Al año siguiente asistimos - como de relance, en una visita al madrileño Parque de Atracciones - a un recital de Joan Manuel Serrat en el escenario de esa instalación recreativa. Allí se marcó el joven cantautor la primicia de ser el primer artista español y catalán que abría la lata, cantando Gracias a la vida, Volver a los 17 y la talentosa sátira con juego idiomático que es la Mazurquica modernica, en la vena de su hermano Nicanor. Lástima que no haya completado un repertorio de Violeta (¿por qué esa ausencia de feeling?) como hizo con los versos de Antonio Machado y Miguel Hernández. Porque creemos que hay una evidente conexión combativa, amorosa y satírica entre el noi de Poble Nou y la Viola Chilensis, que así la situó su hermano Nicanor en el catálogo de flores de rara especie. Tanto como va Serrat a Chile, tanto como canta allí sus canciones, y no ha terminado enamorándose de ella como para hacerle el correspondiente homenaje en un disco…

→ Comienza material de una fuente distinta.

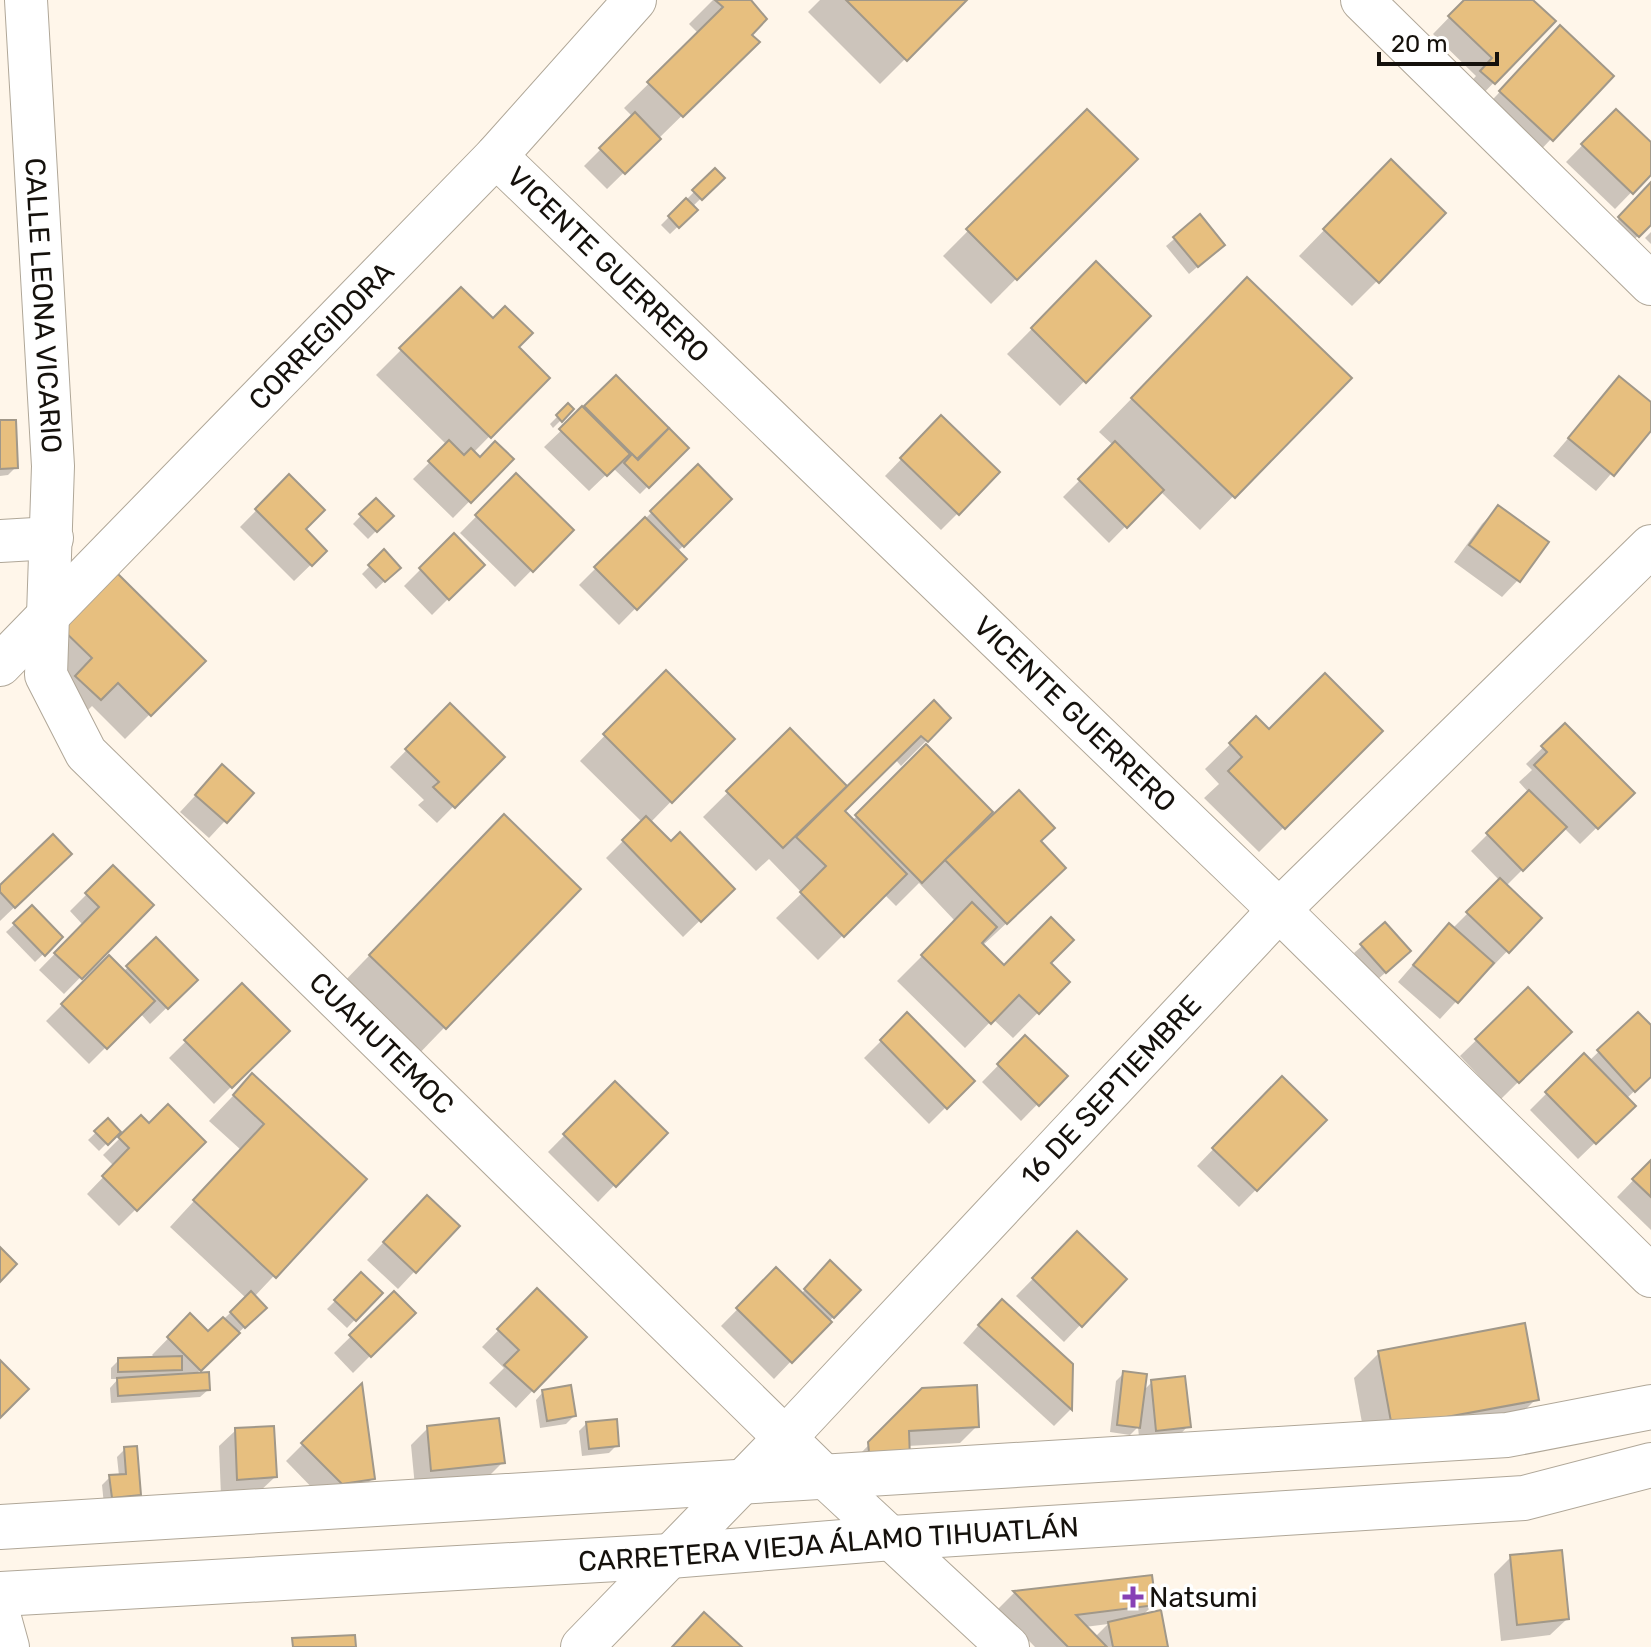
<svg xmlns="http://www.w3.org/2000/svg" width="1651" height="1647" viewBox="0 0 1651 1647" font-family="Rubik,sans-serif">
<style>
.shadow{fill:#0003;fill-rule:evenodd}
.building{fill:#e7bf7f;stroke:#a19889;stroke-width:2}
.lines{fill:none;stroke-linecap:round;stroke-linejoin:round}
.street-casing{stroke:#b0a798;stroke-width:44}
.secondary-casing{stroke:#b0a798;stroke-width:46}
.street{stroke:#fff;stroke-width:42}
.secondary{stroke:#fff;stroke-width:44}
.poi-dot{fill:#8741b5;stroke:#fff;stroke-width:3}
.labels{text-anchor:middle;stroke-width:7;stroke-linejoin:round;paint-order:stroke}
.street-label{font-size:28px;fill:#15110c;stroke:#fff}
.poi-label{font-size:28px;fill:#15110c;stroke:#fff;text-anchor:start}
</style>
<rect width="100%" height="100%" fill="#fff6ea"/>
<g class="shadow">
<polygon points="713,0 748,0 749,35 757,42 607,189 584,166 633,117 624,108 699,34 689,24"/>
<polygon points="820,0 964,0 880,84 808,12"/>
<polygon points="1466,0 1531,0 1553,21 1477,100 1465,88 1476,76 1433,34"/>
<polygon points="1543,45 1551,139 1535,156 1484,109"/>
<polygon points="1087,111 1135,159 991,304 943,256"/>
<polygon points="1616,111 1651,145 1651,172 1615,209 1566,162"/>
<polygon points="715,171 722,178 692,207 695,210 670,234 661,225"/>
<polygon points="1651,184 1651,222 1630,244 1612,226"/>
<polygon points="1366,187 1377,281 1352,306 1299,256"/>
<polygon points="1200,217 1215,252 1189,274 1166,246"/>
<polygon points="1651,232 1651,244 1645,238"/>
<polygon points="1096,264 1148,316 1060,406 1007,354"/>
<polygon points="461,290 547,378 473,453 480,459 511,459 453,518 413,479 447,445 376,375"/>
<polygon points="1215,313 1349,378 1200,530 1160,491 1109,543 1063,497 1114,446 1099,432"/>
<polygon points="616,378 634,459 638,463 686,448 640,494 613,468 589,491 544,447"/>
<polygon points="1619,379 1651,405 1651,428 1596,491 1553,456"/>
<polygon points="568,406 572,409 553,428 550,424"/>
<polygon points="941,418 958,513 941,530 885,476"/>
<polygon points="0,422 16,467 8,475 0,476"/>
<polygon points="697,467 730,499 677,552 684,559 619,625 579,585"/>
<polygon points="516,476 571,530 515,587 460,533"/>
<polygon points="289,477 303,529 325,551 294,581 240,527"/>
<polygon points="376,500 391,516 368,539 353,524"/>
<polygon points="1498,508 1518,580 1502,597 1454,562 1482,524"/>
<polygon points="454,536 482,565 432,615 404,586"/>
<polygon points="384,552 391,575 376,589 362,574"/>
<polygon points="117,576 203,661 125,739 92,706 74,724 38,655"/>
<polygon points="666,673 732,739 650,823 671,844 732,889 683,937 606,858 642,822 580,761"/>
<polygon points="934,703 949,718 901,766 895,759 842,811 852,821 926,747 990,812 980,826 982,828 1038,842 1039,893 982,946 1004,967 1048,964 1068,982 1013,1038 993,1019 965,1048 897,981 956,922 919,883 896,906 884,894 818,960 776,918 802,893 769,859 756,871 703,817 790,731 847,789"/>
<polygon points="450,706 502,757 437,823 418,805 424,800 390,767"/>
<polygon points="1256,719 1268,732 1380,731 1259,852 1204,798 1219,784 1205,769"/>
<polygon points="1565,726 1632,793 1580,844 1564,828 1506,886 1539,918 1491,968 1489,966 1440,1019 1398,982 1432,943 1452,929 1500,881 1471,851 1529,793 1519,782 1532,770 1526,764"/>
<polygon points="222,767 251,793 209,838 180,812"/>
<polygon points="471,850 578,889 412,1061 337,989"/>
<polygon points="113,868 151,905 64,994 39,970 83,925 70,911"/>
<polygon points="53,870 0,921 0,888"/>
<polygon points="32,908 61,937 35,962 6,932"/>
<polygon points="156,940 195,980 150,1024 140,1013 89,1064 46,1021 109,958 123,972"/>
<polygon points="1362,946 1401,959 1377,980 1354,953"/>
<polygon points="242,986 287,1031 214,1104 169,1058"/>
<polygon points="1528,990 1569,1032 1501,1099 1460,1056"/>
<polygon points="1638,1014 1651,1028 1651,1075 1626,1099 1633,1106 1578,1159 1530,1110 1584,1056 1589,1061"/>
<polygon points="907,1015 972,1081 929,1124 864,1058"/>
<polygon points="1025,1038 1065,1076 1021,1121 982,1082"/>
<polygon points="252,1076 364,1180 254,1297 264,1308 195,1375 208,1390 200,1397 111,1403 110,1388 118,1379 111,1379 111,1368 119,1360 156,1359 152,1355 190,1316 208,1334 246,1298 170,1227 241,1150 209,1121"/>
<polygon points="1282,1078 1324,1120 1239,1207 1197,1166"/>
<polygon points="615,1084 665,1133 598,1202 548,1152"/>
<polygon points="141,1117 149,1126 203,1142 119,1226 87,1194 114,1166 103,1155"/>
<polygon points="108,1121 118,1132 99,1151 88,1140"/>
<polygon points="1651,1162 1651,1230 1617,1197"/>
<polygon points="410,1214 457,1226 398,1289 367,1260"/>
<polygon points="1077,1234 1124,1279 1064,1342 1016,1296"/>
<polygon points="830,1263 859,1290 774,1379 721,1326 776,1270 801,1294"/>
<polygon points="361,1275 380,1293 347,1328 327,1309"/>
<polygon points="537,1291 584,1337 516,1408 489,1383 504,1368 482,1347"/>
<polygon points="394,1294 413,1313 353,1373 334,1353"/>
<polygon points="985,1318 1071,1365 1070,1410 1054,1426 963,1343"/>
<polygon points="1379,1353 1536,1399 1511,1424 1367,1451 1354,1378"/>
<polygon points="1124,1373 1143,1391 1152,1382 1188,1426 1172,1443 1140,1447 1138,1427 1130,1435 1110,1432 1116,1381"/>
<polygon points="360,1387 373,1478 356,1495 324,1500 286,1461"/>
<polygon points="923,1390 977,1426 960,1443 908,1446 853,1461"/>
<polygon points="543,1392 574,1416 566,1424 540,1428 536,1400"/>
<polygon points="587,1423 617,1445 609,1453 582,1456 579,1431"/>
<polygon points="428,1428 503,1462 486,1479 415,1487 411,1445"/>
<polygon points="236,1430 275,1477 258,1493 221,1496 219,1446"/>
<polygon points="125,1449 139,1495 131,1503 104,1505 102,1485 110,1477 119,1476 117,1457"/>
<polygon points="1511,1557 1567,1619 1550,1635 1501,1641 1494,1574"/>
<path d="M1150,1577L1154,1604L1142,1616L1166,1647H1035L998,1609L1014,1593ZM1108,1624L1095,1637L1085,1627Z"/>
</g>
<g class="building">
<polygon points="715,0 751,0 767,19 752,35 760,42 683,117 647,82 723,7"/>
<polygon points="846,0 967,0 907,61"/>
<polygon points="1464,0 1533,0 1556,21 1495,84 1480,71 1492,58 1448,16"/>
<polygon points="1560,25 1614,76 1553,141 1499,91"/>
<polygon points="1087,109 1138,159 1017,280 966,229"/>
<polygon points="1616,109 1651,142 1651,175 1633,194 1581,144"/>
<polygon points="635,112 661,139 625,174 599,148"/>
<polygon points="1391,159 1446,213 1379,283 1323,229"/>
<polygon points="715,168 725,178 702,200 692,190"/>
<polygon points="1651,182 1651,225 1639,237 1618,217"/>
<polygon points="686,198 698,210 679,228 668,216"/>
<polygon points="1200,214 1225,245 1198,267 1173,237"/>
<polygon points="1096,261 1151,316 1086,383 1031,328"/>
<polygon points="1247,277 1352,378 1235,498 1131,398"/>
<polygon points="461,287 493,318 505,306 533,333 519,347 550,378 491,438 399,348"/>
<polygon points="616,375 669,428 637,459 584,406"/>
<polygon points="1619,376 1651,402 1651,431 1614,476 1568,438"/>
<polygon points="568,403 574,409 562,422 556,415"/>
<polygon points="582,406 630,454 607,476 559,429"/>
<polygon points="941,415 1000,472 959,515 900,458"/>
<polygon points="0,420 16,420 18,468 0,469"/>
<polygon points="669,428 689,448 649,488 624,463 632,454 638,460"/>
<polygon points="449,440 464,455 471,448 480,457 495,441 514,459 471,503 428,461"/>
<polygon points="1115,441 1164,490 1127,528 1078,479"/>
<polygon points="698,464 732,499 684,547 650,511"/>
<polygon points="516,473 574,530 533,572 475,515"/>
<polygon points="289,474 325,510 306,529 327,551 312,566 255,509"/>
<polygon points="376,498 394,516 377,532 359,514"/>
<polygon points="1498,505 1549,542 1520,582 1469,545"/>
<polygon points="645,517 687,559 637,610 594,567"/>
<polygon points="454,533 485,565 449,600 419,568"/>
<polygon points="384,549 401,568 385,582 368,565"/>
<polygon points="117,573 206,661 151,716 118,683 101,700 75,676 92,658 61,628"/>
<polygon points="666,670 735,739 672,803 603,734"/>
<polygon points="1325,673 1383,731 1285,829 1228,771 1242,757 1229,743 1256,716 1269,729"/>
<polygon points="934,700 951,718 928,742 921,736 845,811 907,874 844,937 800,892 826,866 796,837"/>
<polygon points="450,703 505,757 455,808 433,787 439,782 405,749"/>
<polygon points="1565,723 1635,793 1598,829 1534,765 1547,752 1541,746"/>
<polygon points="790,728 847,786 783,848 726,791"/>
<polygon points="926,744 993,812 922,883 855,815"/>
<polygon points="222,764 254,793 227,823 195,795"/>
<polygon points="1019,790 1055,828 1041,841 1066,868 1007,924 945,860"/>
<polygon points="1529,790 1567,827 1523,871 1486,833"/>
<polygon points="504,814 581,889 446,1029 369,955"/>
<polygon points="646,816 671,841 680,832 735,889 701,922 622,840"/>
<polygon points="53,834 72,854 15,908 0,892 0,885"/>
<polygon points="113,865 154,905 82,979 54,953 99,907 85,893"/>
<polygon points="1500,878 1542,918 1509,953 1466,912"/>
<polygon points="972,902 997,927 982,943 1004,965 1051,917 1074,940 1051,963 1070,982 1039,1014 1019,995 991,1024 921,955"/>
<polygon points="32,905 63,937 45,956 13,923"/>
<polygon points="1385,922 1411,951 1386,973 1360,944"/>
<polygon points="1449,923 1494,963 1458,1003 1413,965"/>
<polygon points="156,937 198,980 168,1009 126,966"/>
<polygon points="109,955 155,1001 107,1049 61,1004"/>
<polygon points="242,983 290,1031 232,1088 184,1040"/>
<polygon points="1528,987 1572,1032 1519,1083 1475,1039"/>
<polygon points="907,1012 975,1081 947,1109 880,1040"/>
<polygon points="1638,1012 1651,1025 1651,1077 1635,1092 1597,1050"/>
<polygon points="1025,1035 1068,1076 1039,1106 997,1064"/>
<polygon points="1584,1053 1636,1106 1596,1144 1545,1092"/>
<polygon points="252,1073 367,1179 276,1278 193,1200 264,1124 233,1095"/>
<polygon points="1282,1076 1327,1120 1257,1191 1212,1148"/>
<polygon points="615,1081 668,1133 616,1187 563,1134"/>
<polygon points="168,1104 206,1142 137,1211 102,1176 129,1148 118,1137 141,1115 149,1123"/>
<polygon points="108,1118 121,1132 108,1145 94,1131"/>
<polygon points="1651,1160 1651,1197 1632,1179"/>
<polygon points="427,1195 460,1226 416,1273 383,1242"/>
<polygon points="1077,1231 1127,1279 1082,1327 1032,1278"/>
<polygon points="0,1247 17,1264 0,1282"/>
<polygon points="830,1260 861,1290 834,1318 804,1289"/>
<polygon points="776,1267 832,1322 792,1363 736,1308"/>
<polygon points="361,1272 383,1293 356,1321 334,1300"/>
<polygon points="537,1288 587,1337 534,1392 504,1365 519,1350 497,1329"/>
<polygon points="251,1291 267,1308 245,1328 230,1312"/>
<polygon points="394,1291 416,1313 371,1357 349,1335"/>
<polygon points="1002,1299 1073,1364 1072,1410 978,1325"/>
<polygon points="190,1313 208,1331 223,1317 240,1333 201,1371 167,1337"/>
<polygon points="1525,1323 1539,1400 1392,1427 1378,1351"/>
<polygon points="182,1356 182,1370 118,1372 118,1358"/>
<polygon points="0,1360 29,1389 0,1418"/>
<polygon points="1123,1371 1147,1374 1140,1428 1117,1425"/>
<polygon points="209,1372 210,1390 118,1396 117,1378"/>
<polygon points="1185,1376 1191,1427 1156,1431 1151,1380"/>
<polygon points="362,1383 375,1479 342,1484 301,1443"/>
<polygon points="571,1385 576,1416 547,1421 542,1390"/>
<polygon points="977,1385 979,1427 909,1431 910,1459 870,1462 868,1442 922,1388"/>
<polygon points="499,1418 505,1463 431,1471 427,1426"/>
<polygon points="617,1419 619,1446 589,1449 586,1422"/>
<polygon points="274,1426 277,1477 237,1480 235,1428"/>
<polygon points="137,1446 141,1495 112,1498 109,1475 126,1474 124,1447"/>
<polygon points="1562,1550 1569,1619 1517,1625 1510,1555"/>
<polygon points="1152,1575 1156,1605 1076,1615 1107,1647 1068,1647 1013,1591"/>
<polygon points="1161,1610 1168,1647 1113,1647 1108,1622"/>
<polygon points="704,1612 742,1647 672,1647"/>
<polygon points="355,1635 356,1647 293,1647 292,1638"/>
</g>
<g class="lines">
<g class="street-casing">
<g id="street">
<path id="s1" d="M26,0L53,466L46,675L86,753L826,1478L1008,1647"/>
<polyline points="1362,0 1651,284"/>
<path id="s2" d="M496,156L1279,910L1651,1276"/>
<polyline points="0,541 52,538"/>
<path id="s3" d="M0,665L496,156L635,0"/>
<polyline points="0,1618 8,1647"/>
<path id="s4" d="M582,1647L785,1438L1279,910L1651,546"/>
</g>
</g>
<g class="secondary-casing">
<g id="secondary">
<polyline points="0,1527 1507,1435 1651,1407"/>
<path id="s5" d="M0,1594L670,1556L892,1538L1524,1498L1651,1465"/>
</g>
</g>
<use href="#street" class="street"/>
<use href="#secondary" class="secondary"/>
</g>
<path class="poi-dot" d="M1129 1585h8v8h8v8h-8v8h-8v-8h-8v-8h8z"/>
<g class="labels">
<g class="street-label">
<text dy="10" stroke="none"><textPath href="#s2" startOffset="156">VICENTE GUERRERO</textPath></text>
<text dy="10" stroke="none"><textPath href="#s1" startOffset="306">CALLE LEONA VICARIO</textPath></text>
<text dy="10" stroke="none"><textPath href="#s3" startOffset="460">CORREGIDORA</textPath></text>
<text dy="10" stroke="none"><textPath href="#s2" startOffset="804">VICENTE GUERRERO</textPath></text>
<text dy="10" stroke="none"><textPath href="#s1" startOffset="1178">CUAHUTEMOC</textPath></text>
<text dy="10" stroke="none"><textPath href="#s4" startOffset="768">16 DE SEPTIEMBRE</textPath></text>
<text dy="10" stroke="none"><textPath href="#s5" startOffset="830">CARRETERA VIEJA ÁLAMO TIHUATLÁN</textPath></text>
</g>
<g class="poi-label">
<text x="1149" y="1607">Natsumi</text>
</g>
</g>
<path d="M1379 52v12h118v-12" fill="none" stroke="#15110c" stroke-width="4"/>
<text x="1391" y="52" font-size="24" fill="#15110c" stroke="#ffffff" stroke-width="6" paint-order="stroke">20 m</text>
</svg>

Querida Violeta Parra: tu extraña voz, nada convencional, eruptiva y convincente, tu conciencia solidaria con los oprimidos, tu sensibilidad de mujer de campo, tu sufriente corazón, tu arrebatado carácter peleador, tu poética agridulce siguen con nosotros. Así cantabas: «Yo canto a la chillaneja / si tengo que decir algo, / y no tomo la guitarra / por conseguir un aplauso/ yo canto la diferencia/ que hay de lo cierto a lo falso. / De lo contrario no canto». Sigue pues cantando, después de vivir un siglo, Violeta de los Andes. Sigue siéndonos imprescindible, tanto para que pisemos tierra como para volar a la etérea región de los ideales humanos, obstinados como estamos en que voces como la tuya nos ayudan a separar el trigo de la paja, a observar el cambiante mundo cada día con ojos nuevos, a promover la movilización de los pueblos por su libertad, procurando un modelo social, económico, educativo y cultural más digno, justo y razonable, una educación laica y gratuita. Por todo eso luchó Violeta Parra.